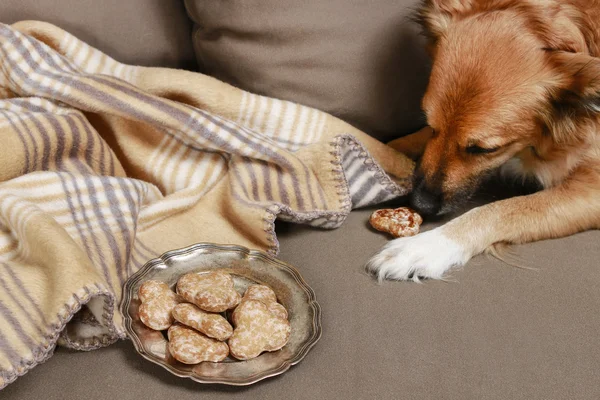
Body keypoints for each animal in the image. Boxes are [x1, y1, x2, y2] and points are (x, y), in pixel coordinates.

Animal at [366, 0, 600, 282]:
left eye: (483, 149)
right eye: (429, 124)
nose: (420, 204)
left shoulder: (591, 189)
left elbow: (501, 210)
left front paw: (423, 247)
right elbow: (400, 143)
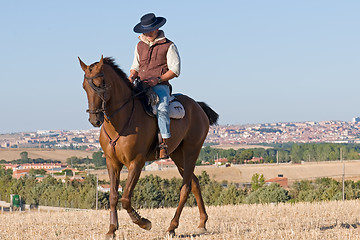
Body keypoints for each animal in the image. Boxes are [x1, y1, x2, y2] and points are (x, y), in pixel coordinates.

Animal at [78, 55, 218, 237]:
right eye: (85, 86)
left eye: (101, 84)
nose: (95, 120)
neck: (121, 121)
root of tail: (197, 106)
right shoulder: (112, 163)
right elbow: (114, 196)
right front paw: (112, 229)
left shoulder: (136, 163)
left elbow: (125, 198)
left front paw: (143, 222)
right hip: (178, 156)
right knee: (194, 183)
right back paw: (202, 223)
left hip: (191, 151)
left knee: (185, 187)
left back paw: (172, 227)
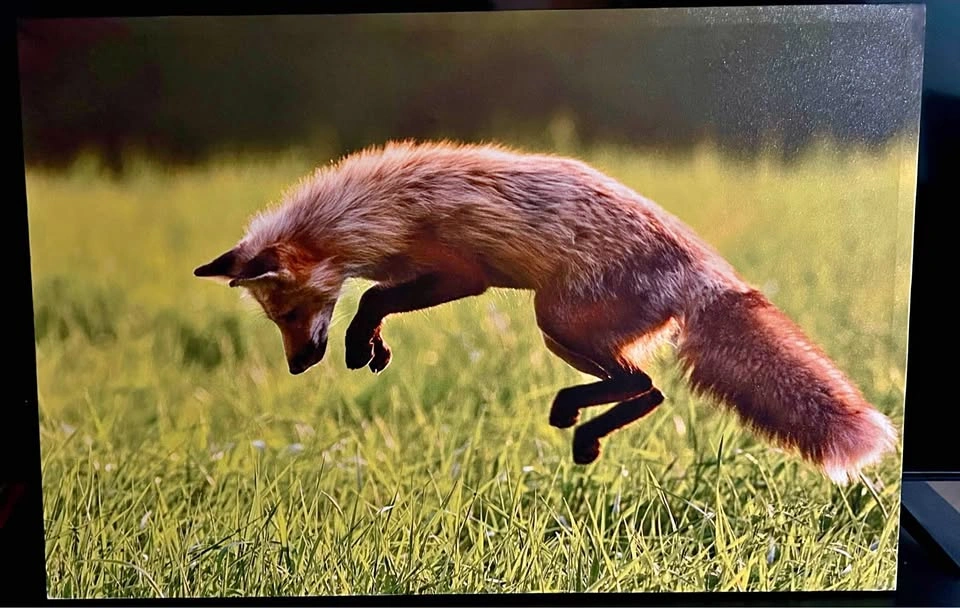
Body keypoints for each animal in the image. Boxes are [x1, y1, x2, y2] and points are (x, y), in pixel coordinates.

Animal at [194, 140, 898, 485]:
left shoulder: (461, 274)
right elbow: (374, 303)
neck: (367, 214)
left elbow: (369, 297)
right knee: (648, 390)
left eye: (290, 311)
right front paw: (372, 347)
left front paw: (360, 342)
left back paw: (577, 423)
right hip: (564, 328)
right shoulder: (415, 274)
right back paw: (584, 429)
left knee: (644, 386)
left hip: (553, 318)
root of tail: (711, 274)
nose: (298, 366)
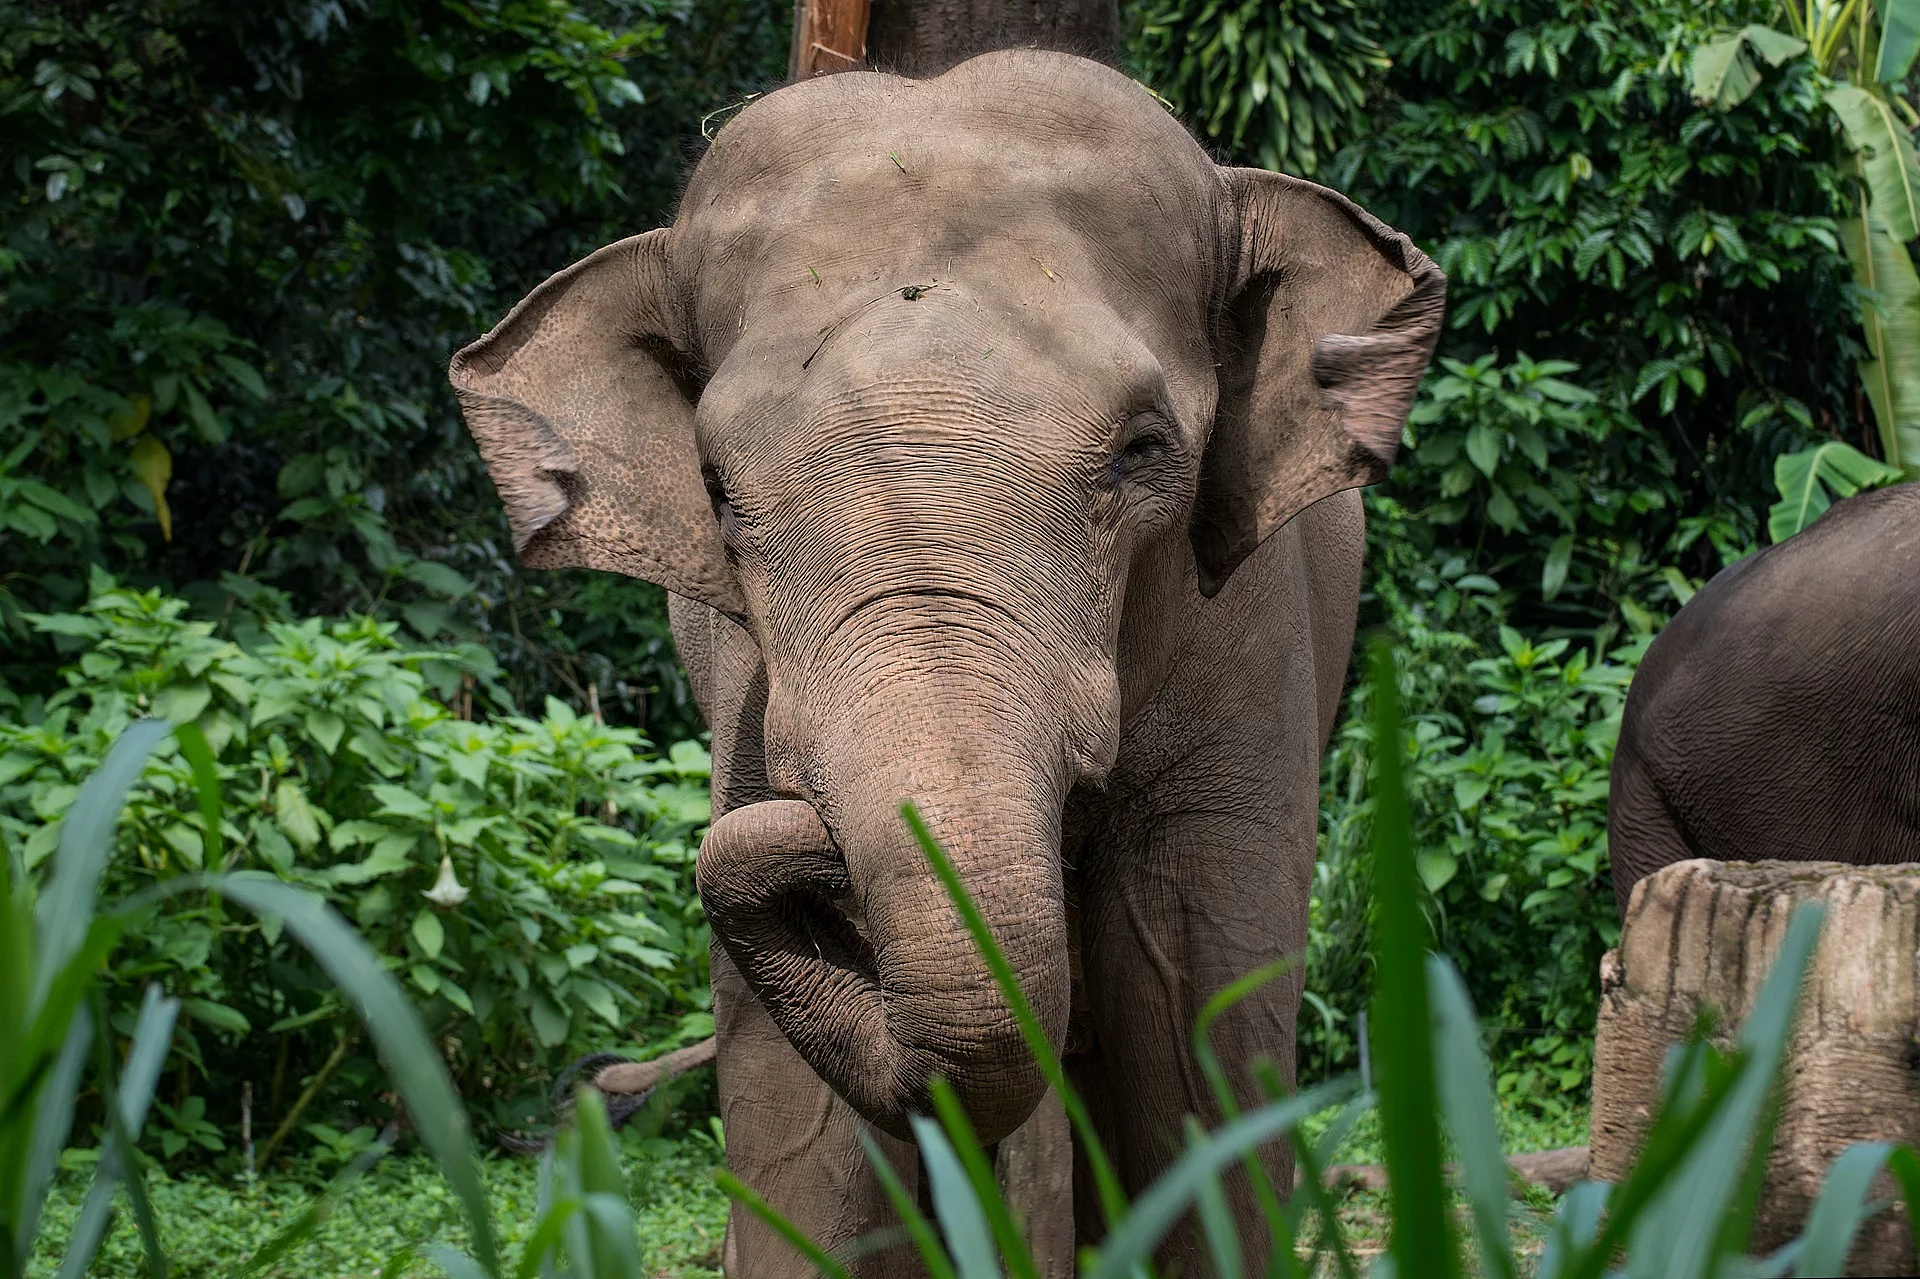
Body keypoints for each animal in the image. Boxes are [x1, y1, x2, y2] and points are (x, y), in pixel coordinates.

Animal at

* * * *

### [What you should do]
Which lines of the data contain the string "elbow"? Copy each one.

### [Answer to the exercise]
left elbow: (501, 210)
right elbow: (400, 143)
right elbow: (114, 196)
left elbow: (125, 198)
right elbow: (374, 303)
left elbow: (369, 297)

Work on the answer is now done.